INPUT Start Marker

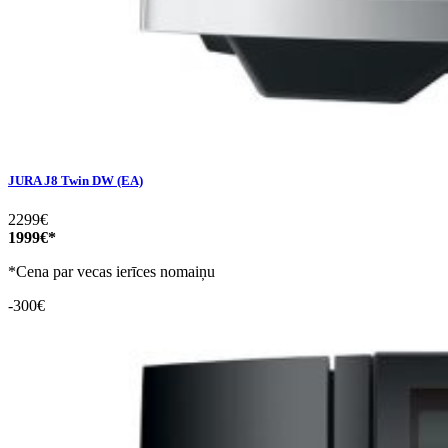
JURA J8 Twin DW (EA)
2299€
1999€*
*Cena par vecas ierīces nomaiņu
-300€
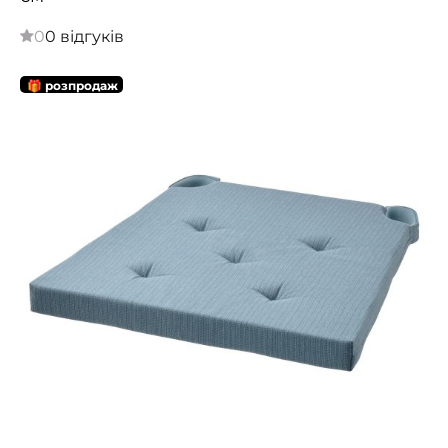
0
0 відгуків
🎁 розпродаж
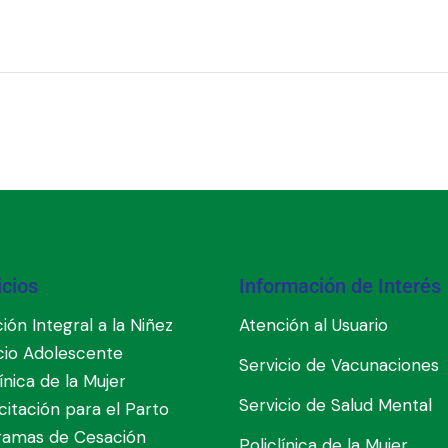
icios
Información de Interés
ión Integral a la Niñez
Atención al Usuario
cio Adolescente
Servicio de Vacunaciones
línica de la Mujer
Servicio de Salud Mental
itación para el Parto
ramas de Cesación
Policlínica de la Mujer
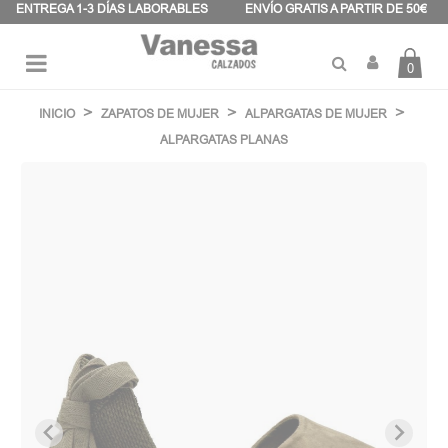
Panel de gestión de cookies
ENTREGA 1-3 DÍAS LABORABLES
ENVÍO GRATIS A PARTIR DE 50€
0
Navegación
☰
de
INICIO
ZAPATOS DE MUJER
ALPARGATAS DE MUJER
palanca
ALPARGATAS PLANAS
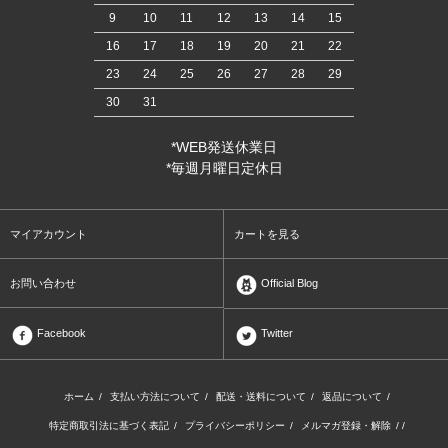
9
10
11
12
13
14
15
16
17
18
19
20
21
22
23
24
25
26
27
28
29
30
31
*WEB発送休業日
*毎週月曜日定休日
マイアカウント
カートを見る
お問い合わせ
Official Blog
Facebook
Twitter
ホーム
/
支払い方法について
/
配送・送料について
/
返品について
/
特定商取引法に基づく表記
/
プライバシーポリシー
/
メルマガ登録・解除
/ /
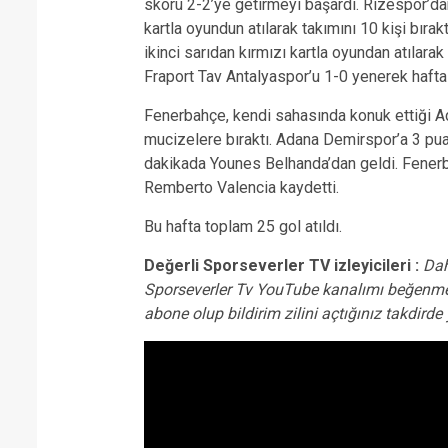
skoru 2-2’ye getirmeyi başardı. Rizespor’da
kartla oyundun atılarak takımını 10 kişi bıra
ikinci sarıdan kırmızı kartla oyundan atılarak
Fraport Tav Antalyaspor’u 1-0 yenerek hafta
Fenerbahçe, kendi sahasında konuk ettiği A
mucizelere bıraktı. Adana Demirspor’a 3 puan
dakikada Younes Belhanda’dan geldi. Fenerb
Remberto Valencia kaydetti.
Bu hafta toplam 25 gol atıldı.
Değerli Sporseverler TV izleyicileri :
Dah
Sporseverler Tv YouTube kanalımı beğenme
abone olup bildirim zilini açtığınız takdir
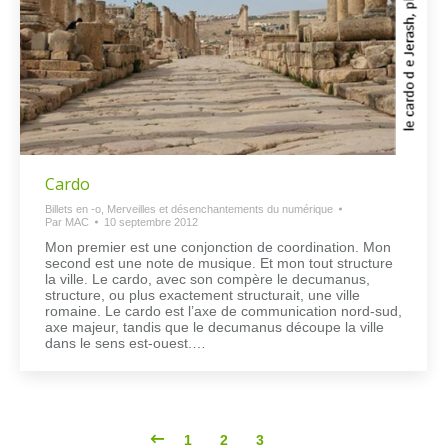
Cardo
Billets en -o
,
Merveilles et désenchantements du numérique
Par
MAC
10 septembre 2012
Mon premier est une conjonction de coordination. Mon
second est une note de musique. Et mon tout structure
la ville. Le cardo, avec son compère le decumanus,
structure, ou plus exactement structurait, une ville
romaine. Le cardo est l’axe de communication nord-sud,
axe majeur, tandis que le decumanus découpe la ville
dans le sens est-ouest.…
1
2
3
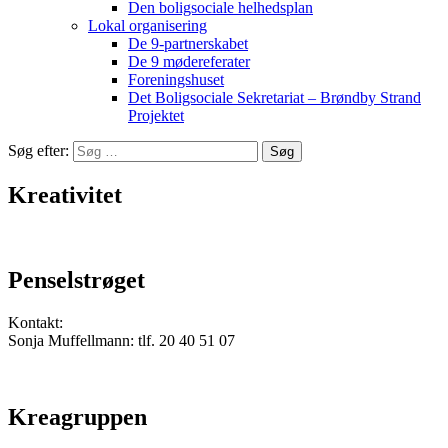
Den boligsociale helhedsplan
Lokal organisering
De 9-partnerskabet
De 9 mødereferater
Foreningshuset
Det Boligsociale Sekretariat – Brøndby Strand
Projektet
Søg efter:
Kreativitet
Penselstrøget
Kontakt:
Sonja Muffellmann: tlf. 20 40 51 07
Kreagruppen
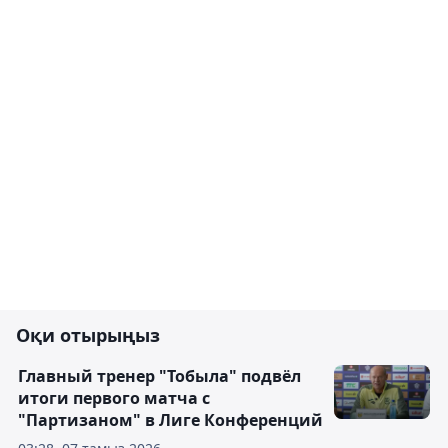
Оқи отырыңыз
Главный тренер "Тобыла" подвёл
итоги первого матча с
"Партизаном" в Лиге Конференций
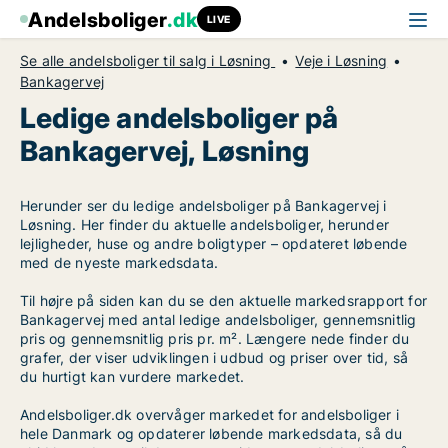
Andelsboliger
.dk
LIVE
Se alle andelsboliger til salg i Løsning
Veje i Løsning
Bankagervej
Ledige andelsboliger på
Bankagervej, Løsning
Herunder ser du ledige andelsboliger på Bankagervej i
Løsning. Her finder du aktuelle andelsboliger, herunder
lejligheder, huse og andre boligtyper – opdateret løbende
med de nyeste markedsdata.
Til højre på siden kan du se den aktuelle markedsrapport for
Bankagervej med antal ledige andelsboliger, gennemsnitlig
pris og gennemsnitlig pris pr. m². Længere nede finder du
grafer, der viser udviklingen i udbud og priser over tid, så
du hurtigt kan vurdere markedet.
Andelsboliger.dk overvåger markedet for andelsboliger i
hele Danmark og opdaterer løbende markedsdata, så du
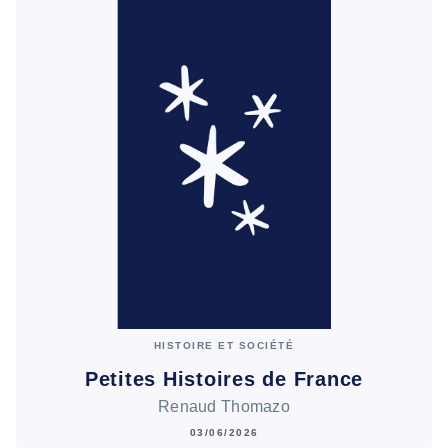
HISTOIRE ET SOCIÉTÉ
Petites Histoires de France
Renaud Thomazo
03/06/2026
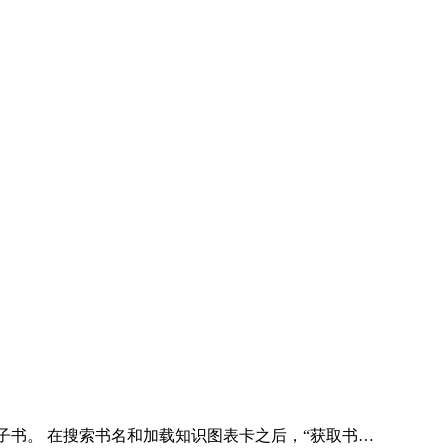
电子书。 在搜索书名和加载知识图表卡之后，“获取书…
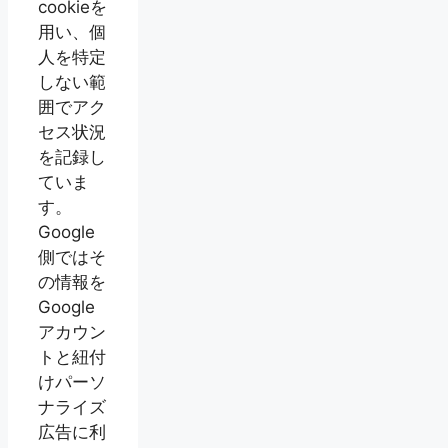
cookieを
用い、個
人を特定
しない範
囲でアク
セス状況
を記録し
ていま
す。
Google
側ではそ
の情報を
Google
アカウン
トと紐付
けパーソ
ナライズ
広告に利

INPUT End Marker
INPUT Start Marker

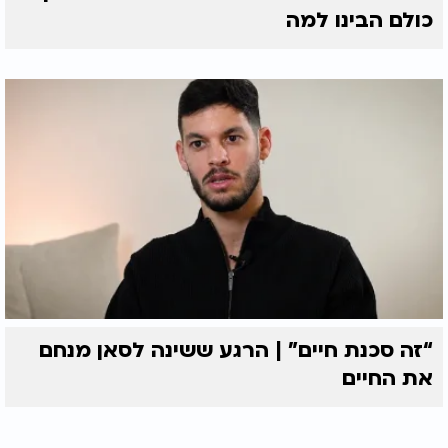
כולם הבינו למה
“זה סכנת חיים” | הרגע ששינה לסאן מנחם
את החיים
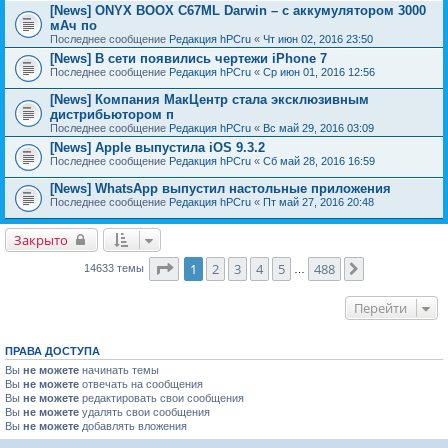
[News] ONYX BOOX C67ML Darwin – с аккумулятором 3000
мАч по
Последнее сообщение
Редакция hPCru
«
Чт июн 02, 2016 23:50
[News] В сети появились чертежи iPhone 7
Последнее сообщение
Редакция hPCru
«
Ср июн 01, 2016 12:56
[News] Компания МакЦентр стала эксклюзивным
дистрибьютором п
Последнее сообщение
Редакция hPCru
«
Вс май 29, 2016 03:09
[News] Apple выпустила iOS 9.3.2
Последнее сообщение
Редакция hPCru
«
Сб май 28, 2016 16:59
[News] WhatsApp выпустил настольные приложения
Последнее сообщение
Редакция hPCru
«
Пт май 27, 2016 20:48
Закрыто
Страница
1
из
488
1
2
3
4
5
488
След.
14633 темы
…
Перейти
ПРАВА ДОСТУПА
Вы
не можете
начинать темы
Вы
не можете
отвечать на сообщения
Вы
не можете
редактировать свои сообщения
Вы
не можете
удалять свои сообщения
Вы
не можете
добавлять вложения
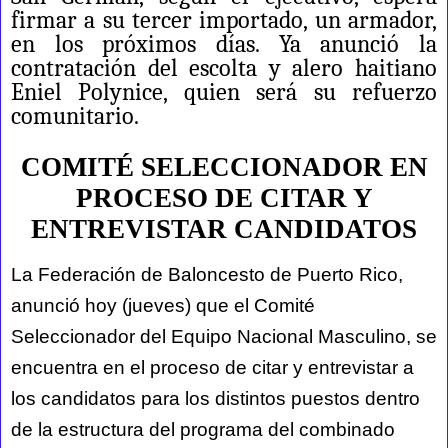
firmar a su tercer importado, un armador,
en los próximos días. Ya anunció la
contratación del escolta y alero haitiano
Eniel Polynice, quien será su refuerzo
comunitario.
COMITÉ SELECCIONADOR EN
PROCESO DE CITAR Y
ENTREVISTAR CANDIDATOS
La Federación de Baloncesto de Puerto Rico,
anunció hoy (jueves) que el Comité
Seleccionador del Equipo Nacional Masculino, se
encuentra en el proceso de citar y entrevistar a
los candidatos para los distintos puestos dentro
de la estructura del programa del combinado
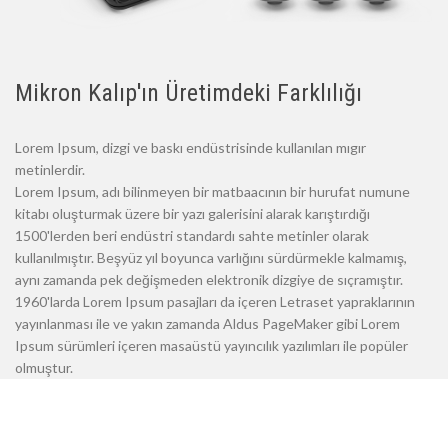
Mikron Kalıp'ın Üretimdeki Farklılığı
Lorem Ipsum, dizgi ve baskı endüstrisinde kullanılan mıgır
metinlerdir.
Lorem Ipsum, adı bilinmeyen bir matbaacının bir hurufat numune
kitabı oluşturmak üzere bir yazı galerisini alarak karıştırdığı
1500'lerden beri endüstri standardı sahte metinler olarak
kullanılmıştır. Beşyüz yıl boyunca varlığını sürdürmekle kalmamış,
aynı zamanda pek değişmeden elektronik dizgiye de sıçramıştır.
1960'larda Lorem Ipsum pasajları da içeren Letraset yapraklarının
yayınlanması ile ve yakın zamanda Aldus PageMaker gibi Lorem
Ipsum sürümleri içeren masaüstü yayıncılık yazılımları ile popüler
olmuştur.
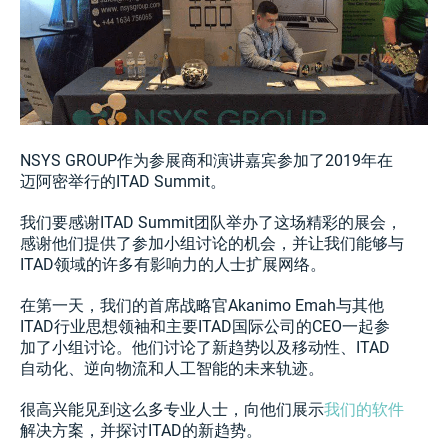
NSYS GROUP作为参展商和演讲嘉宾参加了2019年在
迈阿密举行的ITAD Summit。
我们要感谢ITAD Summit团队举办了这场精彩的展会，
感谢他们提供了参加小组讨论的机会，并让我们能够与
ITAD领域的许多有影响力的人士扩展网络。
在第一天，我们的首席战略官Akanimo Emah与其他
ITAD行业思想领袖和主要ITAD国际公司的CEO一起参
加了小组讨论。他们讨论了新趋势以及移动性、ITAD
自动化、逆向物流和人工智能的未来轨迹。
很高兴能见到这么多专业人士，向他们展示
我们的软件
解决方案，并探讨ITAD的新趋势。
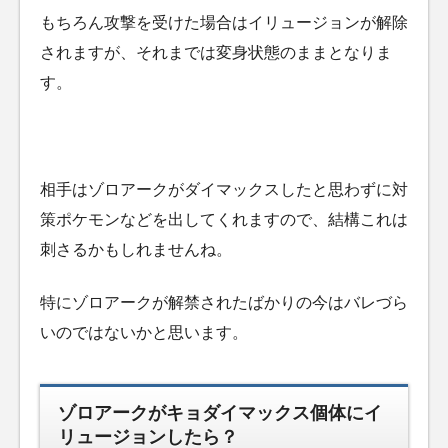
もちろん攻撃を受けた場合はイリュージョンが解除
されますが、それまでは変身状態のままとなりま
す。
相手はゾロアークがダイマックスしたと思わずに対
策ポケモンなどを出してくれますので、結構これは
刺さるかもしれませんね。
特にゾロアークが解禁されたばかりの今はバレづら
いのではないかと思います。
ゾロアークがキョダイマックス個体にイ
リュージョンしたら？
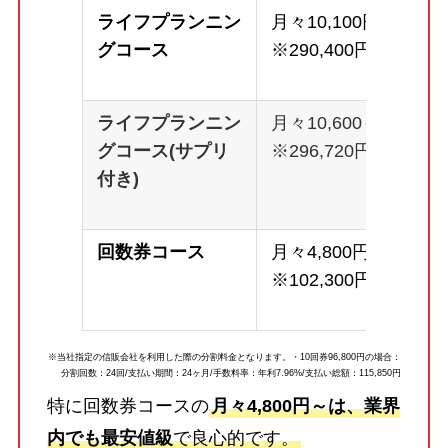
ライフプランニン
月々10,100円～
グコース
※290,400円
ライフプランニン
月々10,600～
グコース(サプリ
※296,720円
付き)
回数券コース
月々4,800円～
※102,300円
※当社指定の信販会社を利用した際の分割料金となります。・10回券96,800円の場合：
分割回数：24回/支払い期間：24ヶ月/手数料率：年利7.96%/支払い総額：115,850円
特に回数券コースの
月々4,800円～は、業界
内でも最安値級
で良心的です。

INPUT End Marker

_WHAT YOU HAVE TO DO_: Please copy the lines of the listing word for word, beginning with the line that contains "JURA J8 Twin DW (EA)" and continuing through the line that contains "Policlínica de la Mujer". Leave the pictures out of your copy.

_EXERCISE ANSWER_:
JURA J8 Twin DW (EA)
2299€
1999€*
*Cena par vecas ierīces nomaiņu
-300€
0
0 відгуків
🎁 розпродаж
icios
Información de Interés
ión Integral a la Niñez
Atención al Usuario
cio Adolescente
Servicio de Vacunaciones
línica de la Mujer
Servicio de Salud Mental
itación para el Parto
ramas de Cesación
Policlínica de la Mujer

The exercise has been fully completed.